Learning stageFoundation patternProof statusPublic foundation page exists; concrete routing proof still needs extraction.

Multimodel orchestration

What it is

Multimodel orchestration is the decision layer between an AI feature and the models that can answer it. The feature asks for a kind of work: fast classification, careful writing, code review, local private reasoning, or a fallback when a provider is down. The orchestrator chooses the route, records the reason, and keeps the feature from caring whether the answer came from a local Spark-hosted model, a hosted frontier model, or a cheaper utility model.

Learning goal

Learn to design a model strategy that has more than one viable path. The skill is knowing when to use the strongest model, when to use a cheaper or local model, and when to use a deterministic tool instead of a model at all.

Why it matters in production

Hard-coding one model into every workflow makes the system brittle. A provider outage becomes a product outage. A privacy-sensitive request can accidentally leave the local boundary. A cheap background job can consume an expensive model because nobody separated task intent from model selection.

Orchestration is the place where those failures become visible and boring: route by policy, log what happened, and keep a fallback path available before the incident.

How I actually build it

In FOS, I treat orchestration as product plumbing, not as a demo prompt.

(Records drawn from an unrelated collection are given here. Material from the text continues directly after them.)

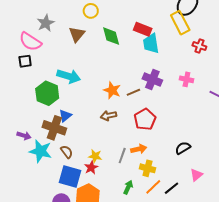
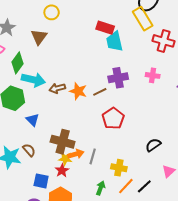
green diamond: (111, 36) -> (17, 63), moved, turned 55
red cross: (199, 46) -> (164, 41), size x1.5
purple cross: (152, 80) -> (118, 78), turned -30
blue triangle: (65, 116) -> (33, 120), turned -32
brown arrow: (108, 116) -> (57, 88), moved
brown cross: (54, 128) -> (63, 142), moved
orange arrow: (139, 149) -> (76, 154), moved
brown semicircle: (67, 152) -> (29, 150), moved
blue square: (70, 177) -> (41, 181), size x0.7

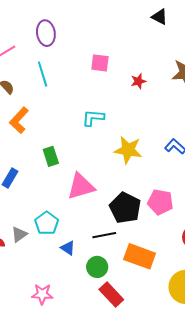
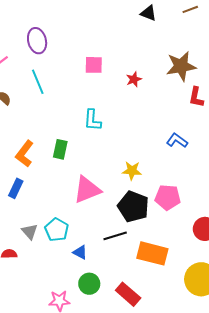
cyan L-shape: (93, 118) -> (92, 120), turned -85
orange L-shape: (19, 120) -> (24, 154), moved
yellow star: (128, 150) -> (132, 171), moved, size x0.7
green rectangle: (51, 156) -> (60, 149), moved, turned 36
gray triangle: (19, 234) -> (30, 232), moved, turned -30
green circle: (97, 267) -> (89, 284), moved

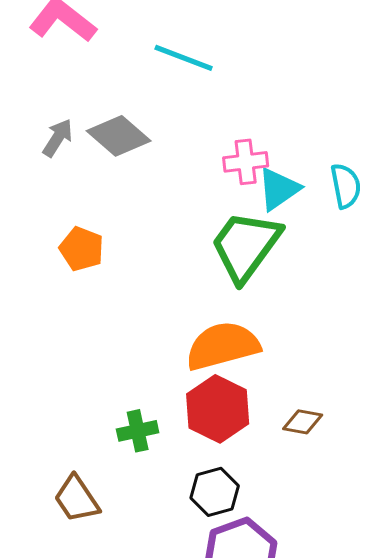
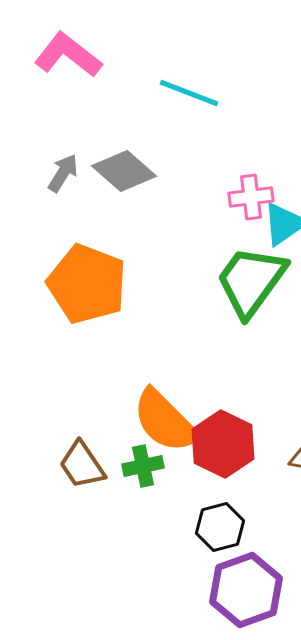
orange pentagon: (82, 249) -> (87, 284), size x1.8
orange semicircle: (223, 346) -> (165, 421), moved, turned -120
brown trapezoid: (77, 499) -> (82, 465), moved

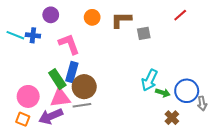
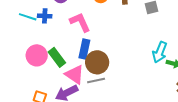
green rectangle: (57, 79) -> (57, 57), moved
pink circle: (28, 96) -> (37, 55), moved
pink triangle: (60, 98) -> (75, 75), turned 45

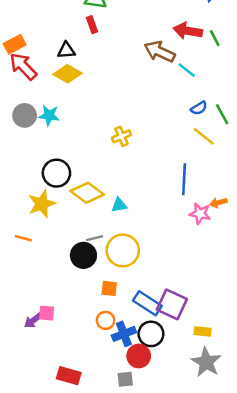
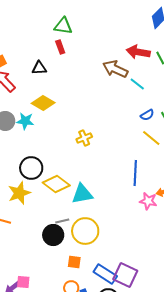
yellow diamond: (68, 74) -> (43, 103), moved
cyan triangle: (119, 205) -> (82, 194), size x1.6

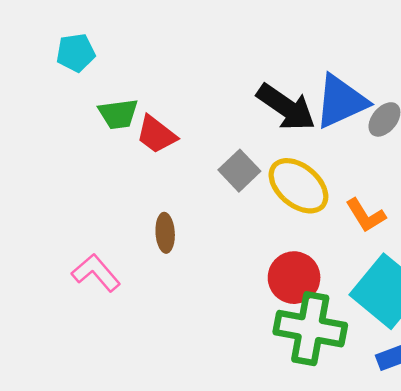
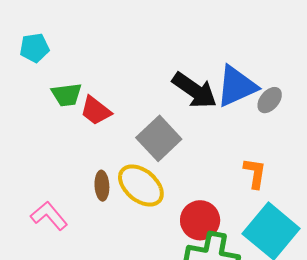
gray square: (239, 171) -> (159, 138), size x1.4
yellow ellipse: (298, 186) -> (141, 186), moved
orange L-shape: (366, 215) -> (255, 173), turned -140

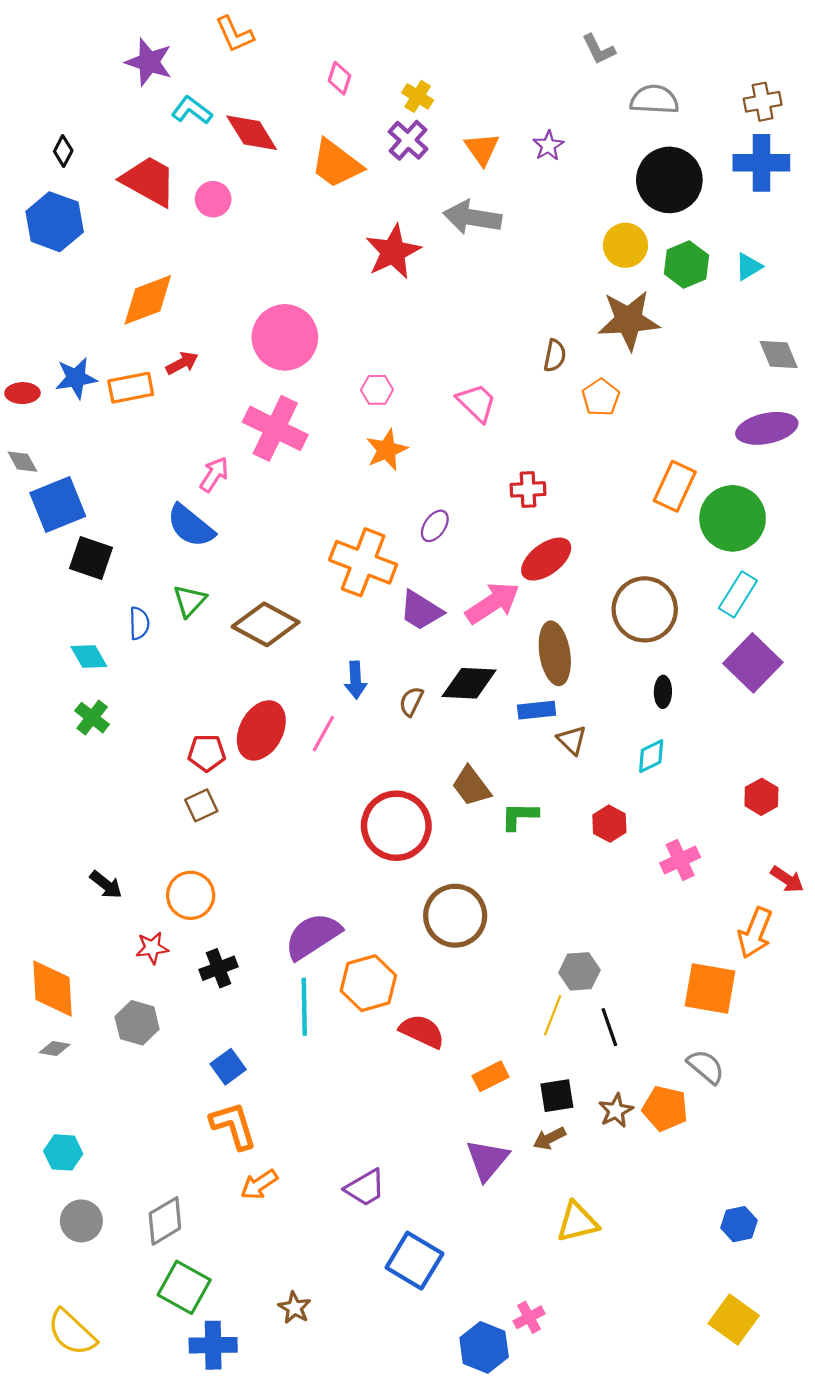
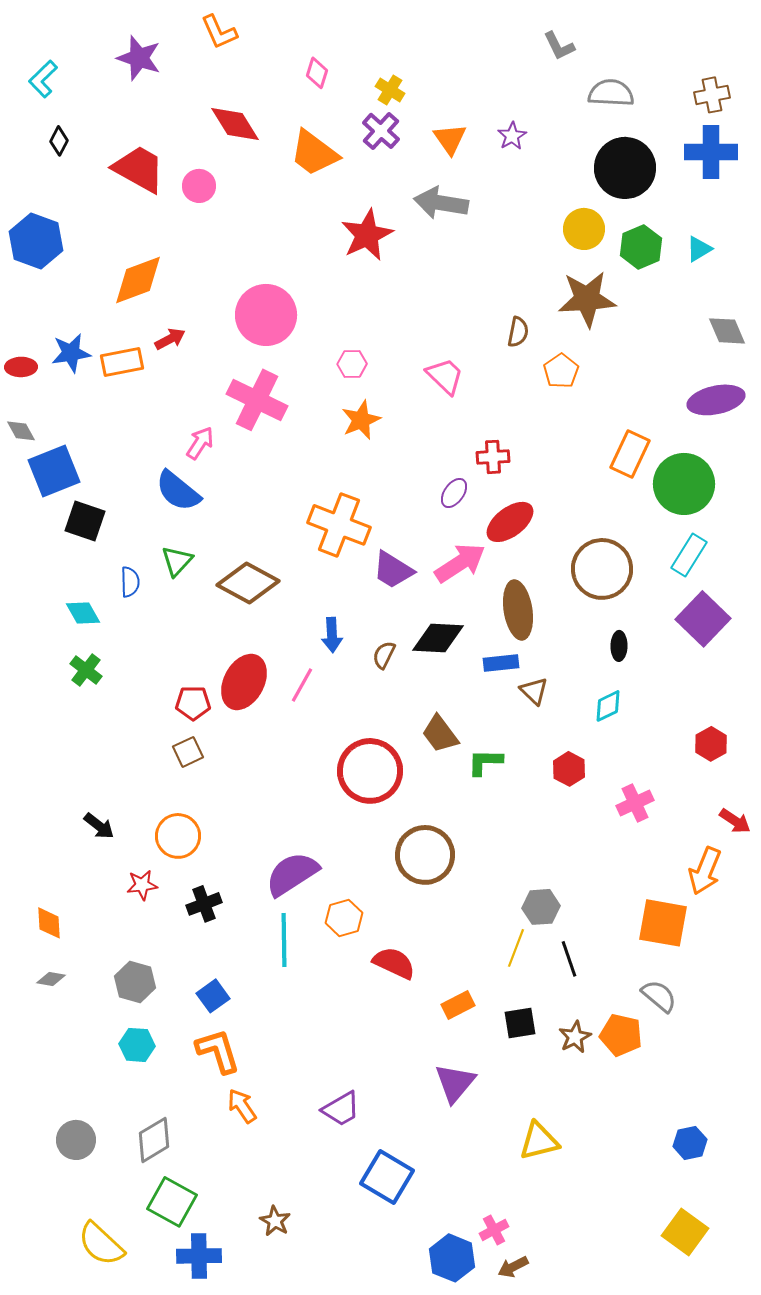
cyan L-shape: (192, 110) -> (43, 79), moved, turned -81
blue hexagon: (55, 222) -> (36, 241), moved
purple ellipse: (435, 526) -> (454, 493), moved
orange hexagon: (368, 983) -> (344, 918), size x0.7
orange diamond: (52, 989) -> (49, 923), size x0.6
gray hexagon: (137, 1023) -> (135, 982), moved
brown arrow: (549, 1138) -> (513, 1267), moved
cyan hexagon: (63, 1152) -> (137, 1045), moved
orange arrow: (259, 1185) -> (242, 1106), turned 90
yellow semicircle: (72, 1332) -> (101, 1244), moved

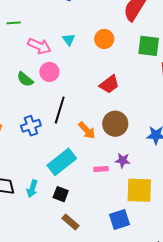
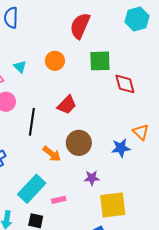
black line: (60, 110) -> (32, 122), moved
pink rectangle: (101, 169) -> (59, 200), moved

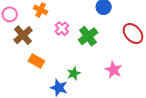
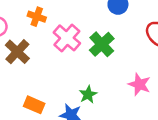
pink cross: (62, 29) -> (67, 38), size x1.5
orange rectangle: (36, 61) -> (34, 105), moved

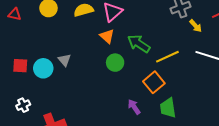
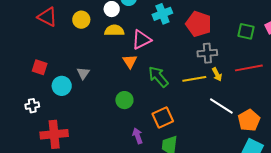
red triangle: (15, 14) -> (47, 17), size x1.5
yellow line: (167, 57) -> (194, 79), moved
green circle: (115, 63) -> (124, 100), moved
cyan circle: (43, 68) -> (62, 86), moved

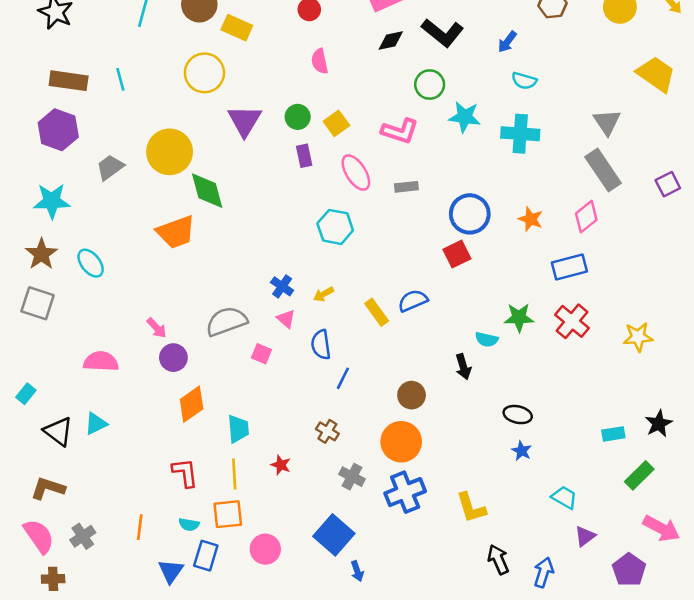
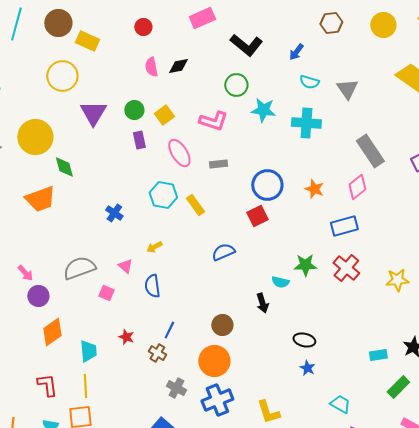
black diamond: (391, 41) -> (178, 66), moved
gray triangle: (607, 122) -> (347, 89), moved
green diamond: (207, 191) -> (64, 167), size x0.7
blue cross: (282, 286) -> (114, 213), moved
yellow rectangle: (377, 312) -> (195, 205), moved
blue line: (343, 378) -> (169, 330), moved
red star: (281, 465) -> (126, 337), moved

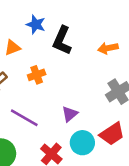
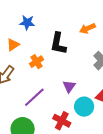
black L-shape: (62, 41) -> (58, 43), moved
purple line: (24, 118) -> (34, 97), turned -60

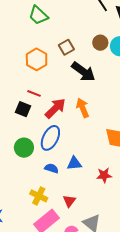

Spark hosts local runtime surfaces, the model registry describes available backends, and tickets carry the acceptance criteria for when a new route is useful enough to keep.

The implementation pattern is:

Give each capability a contract for task intent, privacy boundary, cost tolerance, and fallback behavior.
Keep provider credentials in the secret platform instead of page content, prompt files, or deployment logs.
Route through a narrow adapter so downstream product code does not branch on provider names.
Record enough trace metadata to explain why a route was chosen after the fact.

Practice loop

Pick one workflow that currently assumes one model.
Classify the task: judgment, transformation, lookup, extraction, or review.
Write the privacy and cost constraints.
Define a primary route and a fallback route.
Run both once and compare quality, cost, latency, and inspectability.

Proof artifact

A useful proof is a route log that shows the task intent, selected model, fallback eligibility, output, and verification result. The artifact should be understandable without showing raw private prompts.

Current status

The public page exists as the foundation. The concrete FOS route evidence still needs to be sanitized and linked from a future slice.

What worked, what didn't

The useful move is separating "what kind of judgment is needed" from "which model is popular today." That keeps the architecture stable while the model market changes.

The trap is making the router too clever too early. I prefer a small policy table, explicit fallbacks, and boring logs over an opaque meta-agent that silently rewrites the plan.

Next build

Publish a minimal route registry example and connect it to one FOS ticket or commit that proves the routing pattern exists.